Saini, S. - Presenter, Indian Institute of Technology Delhi
Halldin Stenlid, J., Stanford University | SLAC National Accelerator La
Abild-Pedersen, F., SLAC National Accelerator Laboratory
Understanding chemisorption behavior is essential for designing material surfaces with optimal characteristics. The chemical bonding between adsorbates and surfaces (chemisorption) has a significant influence on nearly every discipline of surface science, including applications in catalysis, corrosion, and nanotechnology. To enhance our fundamental understanding and to guide in rational material design, the development of electronic-structure-based methods to accurately predict chemisorption behavior is of great importance. Existing approaches for describing chemisorption – including the Newns-Anderson model, d-band model, models based on coordination numbers, and data science approaches – have made significant contributions.
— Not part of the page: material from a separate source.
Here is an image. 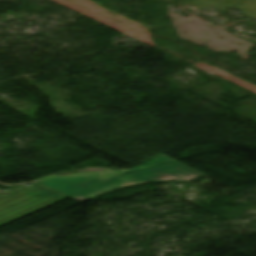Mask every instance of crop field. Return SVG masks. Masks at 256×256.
<instances>
[{"label":"crop field","instance_id":"1","mask_svg":"<svg viewBox=\"0 0 256 256\" xmlns=\"http://www.w3.org/2000/svg\"><path fill=\"white\" fill-rule=\"evenodd\" d=\"M204 175L178 161L168 163L162 166L145 169L131 173L127 176L117 178L100 186L94 187L82 193L71 196L79 202H84L97 194L105 193L113 189L137 185L146 182H155V181H188L190 179L196 178L198 176Z\"/></svg>","mask_w":256,"mask_h":256},{"label":"crop field","instance_id":"2","mask_svg":"<svg viewBox=\"0 0 256 256\" xmlns=\"http://www.w3.org/2000/svg\"><path fill=\"white\" fill-rule=\"evenodd\" d=\"M66 196L37 184L11 196L0 195V226L64 200Z\"/></svg>","mask_w":256,"mask_h":256},{"label":"crop field","instance_id":"3","mask_svg":"<svg viewBox=\"0 0 256 256\" xmlns=\"http://www.w3.org/2000/svg\"><path fill=\"white\" fill-rule=\"evenodd\" d=\"M121 175L123 174L118 171H108L101 173H85L78 176L62 178L47 177L38 182L69 196L87 188L115 179Z\"/></svg>","mask_w":256,"mask_h":256},{"label":"crop field","instance_id":"4","mask_svg":"<svg viewBox=\"0 0 256 256\" xmlns=\"http://www.w3.org/2000/svg\"><path fill=\"white\" fill-rule=\"evenodd\" d=\"M170 161H174L173 159L167 157V156H162V157H159V158H155L147 163H144L138 167H135L129 171H136V170H140V169H144V168H148V167H152V166H156V165H159V164H163V163H166V162H170Z\"/></svg>","mask_w":256,"mask_h":256}]
</instances>
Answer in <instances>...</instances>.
However, these approaches are inadequate for capturing broad trends in the periodic table, particularly for multicomponent alloys. One common factor limiting these models is the overlook of adsorbate-induced effects on the surface electronic states. To overcome this, we introduce a new theory-derived model for predicting chemisorption energies on surfaces of transition metal alloy. We integrate adsorbate-induced perturbations to the adsorption site with properties of the electronic d-band of the substrate. These perturbations interact with the chemical environment of the site where local variations yield different responses in the chemisorption behavior. These variations explicitly give rise to deviations from the typical linear behavior of the adsorption energy with electronic structure descriptors such as the d-band center. We find a mean absolute error of 0.13 eV on comparing the adsorption energies of various adsorbates (O, N, CH, and Li) on a wide variety of transition metal surface alloys to density functional theory-estimated values, highlighting the robustness of our approach. The model is fully transparent and is based on a site’s first and second d-band moments and the d-band filling of alloying atoms in first coordination shell surrounding the site. This generalized theoretical model with additional physical insight and transparency provides the atomic-level guidance needed for designing complex alloys with desired catalytic properties.